When you feed the required calories, the horse might be a little energetic, which is what you might expect, explained Coleman. The worry becomes that the horse is “fresh.” Your goal is to help clients design a diet that meets the horse’s nutritional requirements without overindulging.

“Encourage owners to use feeds appropriately,” he said. “There is no quick fix, and we need to be attentive to the needs of the horse. Luckily, we can use a wide variety of feeds to meet requirements.”

Lawrence suggested having a discussion about the horse’s body condition relative to his job as a starting place. Most performance horses have body condition scores between 4 and 6. Excess weight is a detriment to athletes that run and jump. On the other hand, weight loss or low weight can impact power and speed. Endurance horses are usually in the 4 to 5 range, while hunters and jumpers are more likely to be in the 5 to 6 range.

“If horses are outside of the desired range, then the conversation needs to focus on calorie sources and selection of appropriate hay and concentrate,” Lawrence said. “After body condition, the two other topics that would be on my nutrition list for performance horses are feed quality and feeding management.”

In terms of feeding management, discussion of concentrate meal size and feeding frequency might be appropriate for horses receiving large amounts of concentrate.

Smaller, more frequent meals are usually preferred to large, infrequent meals.
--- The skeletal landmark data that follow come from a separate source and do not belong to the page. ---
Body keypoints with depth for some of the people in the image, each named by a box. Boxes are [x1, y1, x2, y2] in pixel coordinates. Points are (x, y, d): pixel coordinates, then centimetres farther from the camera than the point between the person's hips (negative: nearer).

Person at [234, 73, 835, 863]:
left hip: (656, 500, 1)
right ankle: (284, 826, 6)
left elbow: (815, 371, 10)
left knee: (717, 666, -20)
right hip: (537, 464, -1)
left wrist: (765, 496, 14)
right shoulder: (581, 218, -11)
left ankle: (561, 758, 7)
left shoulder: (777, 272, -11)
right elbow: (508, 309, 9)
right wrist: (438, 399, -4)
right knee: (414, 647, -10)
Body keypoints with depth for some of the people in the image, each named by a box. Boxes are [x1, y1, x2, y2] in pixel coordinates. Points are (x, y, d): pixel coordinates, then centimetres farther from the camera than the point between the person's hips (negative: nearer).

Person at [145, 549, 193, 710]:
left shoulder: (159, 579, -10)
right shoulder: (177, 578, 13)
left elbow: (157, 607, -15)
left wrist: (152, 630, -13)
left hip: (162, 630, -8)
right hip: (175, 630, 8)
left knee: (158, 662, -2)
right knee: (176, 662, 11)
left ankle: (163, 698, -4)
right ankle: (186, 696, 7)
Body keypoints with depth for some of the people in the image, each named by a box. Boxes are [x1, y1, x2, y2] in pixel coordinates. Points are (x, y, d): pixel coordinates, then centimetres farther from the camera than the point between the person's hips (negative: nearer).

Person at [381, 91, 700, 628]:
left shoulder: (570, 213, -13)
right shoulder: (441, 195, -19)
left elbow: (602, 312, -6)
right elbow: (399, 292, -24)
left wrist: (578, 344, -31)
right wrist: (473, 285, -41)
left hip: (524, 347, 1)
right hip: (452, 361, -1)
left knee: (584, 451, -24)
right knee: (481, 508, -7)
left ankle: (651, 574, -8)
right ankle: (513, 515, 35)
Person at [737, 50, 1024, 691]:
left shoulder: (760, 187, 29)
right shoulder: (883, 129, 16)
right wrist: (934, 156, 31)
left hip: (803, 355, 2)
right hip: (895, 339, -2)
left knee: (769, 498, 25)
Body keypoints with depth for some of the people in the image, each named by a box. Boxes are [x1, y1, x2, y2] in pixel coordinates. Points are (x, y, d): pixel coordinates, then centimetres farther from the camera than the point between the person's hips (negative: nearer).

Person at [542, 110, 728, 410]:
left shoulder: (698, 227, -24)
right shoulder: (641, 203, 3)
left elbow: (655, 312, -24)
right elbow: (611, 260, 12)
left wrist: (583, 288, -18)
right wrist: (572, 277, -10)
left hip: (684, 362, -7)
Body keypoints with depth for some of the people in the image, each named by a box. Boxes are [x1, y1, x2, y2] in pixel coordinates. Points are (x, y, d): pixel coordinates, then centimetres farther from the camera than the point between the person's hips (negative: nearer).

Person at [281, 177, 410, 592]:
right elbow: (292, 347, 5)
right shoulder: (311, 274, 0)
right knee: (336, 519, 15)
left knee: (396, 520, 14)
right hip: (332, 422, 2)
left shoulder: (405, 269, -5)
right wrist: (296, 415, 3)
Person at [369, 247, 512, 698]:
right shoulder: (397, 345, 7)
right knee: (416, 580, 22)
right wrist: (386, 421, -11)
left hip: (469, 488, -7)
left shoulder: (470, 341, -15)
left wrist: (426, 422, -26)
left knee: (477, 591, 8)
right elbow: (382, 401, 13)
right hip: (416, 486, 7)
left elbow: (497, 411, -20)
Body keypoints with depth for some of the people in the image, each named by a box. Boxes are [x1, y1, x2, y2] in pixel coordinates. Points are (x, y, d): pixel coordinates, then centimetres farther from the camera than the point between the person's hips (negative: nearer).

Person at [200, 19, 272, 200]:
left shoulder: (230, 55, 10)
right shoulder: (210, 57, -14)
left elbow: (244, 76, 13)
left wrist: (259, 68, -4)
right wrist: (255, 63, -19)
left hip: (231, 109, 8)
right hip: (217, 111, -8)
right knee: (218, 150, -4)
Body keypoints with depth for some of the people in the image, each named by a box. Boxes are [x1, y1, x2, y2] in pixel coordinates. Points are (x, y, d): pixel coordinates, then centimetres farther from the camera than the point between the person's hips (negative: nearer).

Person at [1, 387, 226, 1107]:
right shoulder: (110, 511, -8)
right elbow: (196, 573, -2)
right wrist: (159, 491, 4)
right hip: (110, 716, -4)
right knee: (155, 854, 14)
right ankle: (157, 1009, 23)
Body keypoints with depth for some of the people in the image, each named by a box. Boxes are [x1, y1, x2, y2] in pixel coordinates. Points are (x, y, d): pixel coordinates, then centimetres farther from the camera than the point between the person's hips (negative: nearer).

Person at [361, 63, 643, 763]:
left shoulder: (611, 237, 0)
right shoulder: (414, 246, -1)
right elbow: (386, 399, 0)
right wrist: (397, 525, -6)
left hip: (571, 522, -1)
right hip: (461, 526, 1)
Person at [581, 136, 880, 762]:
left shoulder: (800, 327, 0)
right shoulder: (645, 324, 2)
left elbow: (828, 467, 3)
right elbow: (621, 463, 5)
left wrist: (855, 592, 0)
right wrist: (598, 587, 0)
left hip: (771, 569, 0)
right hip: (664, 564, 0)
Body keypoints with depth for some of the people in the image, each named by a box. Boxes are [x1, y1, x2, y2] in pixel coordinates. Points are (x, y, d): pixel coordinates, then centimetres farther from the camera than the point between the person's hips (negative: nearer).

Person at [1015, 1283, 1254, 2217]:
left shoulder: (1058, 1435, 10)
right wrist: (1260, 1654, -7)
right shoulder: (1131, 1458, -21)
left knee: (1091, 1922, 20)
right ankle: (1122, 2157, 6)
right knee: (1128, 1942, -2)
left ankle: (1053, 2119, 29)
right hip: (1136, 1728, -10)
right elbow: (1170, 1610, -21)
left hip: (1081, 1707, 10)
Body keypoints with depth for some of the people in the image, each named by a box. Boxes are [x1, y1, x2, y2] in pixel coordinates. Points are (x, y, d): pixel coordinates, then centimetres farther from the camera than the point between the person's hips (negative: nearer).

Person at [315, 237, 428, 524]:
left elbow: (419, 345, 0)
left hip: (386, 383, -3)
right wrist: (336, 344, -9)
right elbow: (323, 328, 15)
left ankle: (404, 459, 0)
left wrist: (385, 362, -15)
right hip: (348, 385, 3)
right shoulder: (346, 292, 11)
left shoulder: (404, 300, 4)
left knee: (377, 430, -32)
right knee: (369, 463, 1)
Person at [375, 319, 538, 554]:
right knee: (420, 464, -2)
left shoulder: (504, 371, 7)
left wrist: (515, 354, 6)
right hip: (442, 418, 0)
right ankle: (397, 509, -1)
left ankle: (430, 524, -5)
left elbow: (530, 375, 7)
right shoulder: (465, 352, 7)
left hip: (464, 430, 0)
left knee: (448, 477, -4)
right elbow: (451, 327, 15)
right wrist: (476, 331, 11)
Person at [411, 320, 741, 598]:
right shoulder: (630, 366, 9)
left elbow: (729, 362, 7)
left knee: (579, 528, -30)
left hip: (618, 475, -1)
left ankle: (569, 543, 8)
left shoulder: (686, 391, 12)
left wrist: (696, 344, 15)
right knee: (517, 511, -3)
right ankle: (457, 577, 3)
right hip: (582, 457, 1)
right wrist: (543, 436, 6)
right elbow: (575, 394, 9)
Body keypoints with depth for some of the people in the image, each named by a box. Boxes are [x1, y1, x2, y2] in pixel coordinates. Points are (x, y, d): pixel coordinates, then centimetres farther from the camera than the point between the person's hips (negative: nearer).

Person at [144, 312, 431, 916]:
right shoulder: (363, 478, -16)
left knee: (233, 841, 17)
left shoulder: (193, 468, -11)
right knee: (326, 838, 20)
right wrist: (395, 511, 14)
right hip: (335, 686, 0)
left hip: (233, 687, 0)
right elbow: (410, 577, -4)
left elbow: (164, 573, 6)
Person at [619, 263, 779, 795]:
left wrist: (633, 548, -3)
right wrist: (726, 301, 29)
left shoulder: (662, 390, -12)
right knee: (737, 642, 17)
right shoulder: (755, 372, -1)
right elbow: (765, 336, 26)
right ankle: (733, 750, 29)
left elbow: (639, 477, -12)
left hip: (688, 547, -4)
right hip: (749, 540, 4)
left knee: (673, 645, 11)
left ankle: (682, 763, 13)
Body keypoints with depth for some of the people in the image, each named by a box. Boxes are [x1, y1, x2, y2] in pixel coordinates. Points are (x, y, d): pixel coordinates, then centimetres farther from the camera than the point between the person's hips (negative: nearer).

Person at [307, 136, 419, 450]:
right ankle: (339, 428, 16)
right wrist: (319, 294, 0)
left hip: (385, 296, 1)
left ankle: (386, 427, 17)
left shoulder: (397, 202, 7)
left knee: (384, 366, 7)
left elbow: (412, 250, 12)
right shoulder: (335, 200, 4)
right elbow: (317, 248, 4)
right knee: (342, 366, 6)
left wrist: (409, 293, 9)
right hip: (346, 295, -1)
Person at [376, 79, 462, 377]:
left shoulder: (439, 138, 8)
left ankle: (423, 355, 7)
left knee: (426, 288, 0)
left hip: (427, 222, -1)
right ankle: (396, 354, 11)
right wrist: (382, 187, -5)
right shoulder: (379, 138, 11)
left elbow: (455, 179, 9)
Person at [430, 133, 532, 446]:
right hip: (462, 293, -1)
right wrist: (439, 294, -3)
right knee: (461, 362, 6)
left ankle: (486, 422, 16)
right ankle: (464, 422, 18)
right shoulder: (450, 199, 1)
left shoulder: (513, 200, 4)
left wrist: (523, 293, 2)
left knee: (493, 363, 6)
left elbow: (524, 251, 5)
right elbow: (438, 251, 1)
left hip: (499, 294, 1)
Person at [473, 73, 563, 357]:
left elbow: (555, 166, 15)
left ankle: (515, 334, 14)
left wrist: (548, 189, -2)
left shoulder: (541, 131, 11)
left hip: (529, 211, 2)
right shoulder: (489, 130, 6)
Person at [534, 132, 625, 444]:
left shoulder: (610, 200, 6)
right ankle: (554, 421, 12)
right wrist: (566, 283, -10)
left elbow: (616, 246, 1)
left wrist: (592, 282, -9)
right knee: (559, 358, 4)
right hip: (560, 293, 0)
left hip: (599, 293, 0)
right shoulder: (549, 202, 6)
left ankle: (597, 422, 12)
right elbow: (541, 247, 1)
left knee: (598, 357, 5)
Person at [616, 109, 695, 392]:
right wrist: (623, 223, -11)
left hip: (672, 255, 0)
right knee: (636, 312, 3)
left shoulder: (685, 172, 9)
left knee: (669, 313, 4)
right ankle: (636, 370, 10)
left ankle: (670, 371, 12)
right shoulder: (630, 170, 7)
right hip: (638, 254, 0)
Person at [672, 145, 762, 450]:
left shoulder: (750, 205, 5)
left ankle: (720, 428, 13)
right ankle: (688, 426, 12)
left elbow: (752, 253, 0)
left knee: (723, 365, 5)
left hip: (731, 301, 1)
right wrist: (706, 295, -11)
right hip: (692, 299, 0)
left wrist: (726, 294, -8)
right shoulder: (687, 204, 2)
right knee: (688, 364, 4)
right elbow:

Manipulating the feeding management before, during or a er a competition can also be appropriate for some horses.

The selection of clean, dustless and mold-free forage is essential for performance horses that need to move a lot of air efficiently.

People often forget that water is a nutrient, and a critical one at that. Hydrating a horse a er exercise is key.

Take-Home Message

Regardless of the discipline, the key to developing a nutritional program for a high-performance equine athlete doing short, intense work is to remember that each horse is an individual.

It’s easy for horse owners to get caught up in following the feeding regimen that the top rider in their sport is using. However, if you look at the Top 10 of any event, they all feed something different. It’s all about what the rider wants and what works best for that individual horse.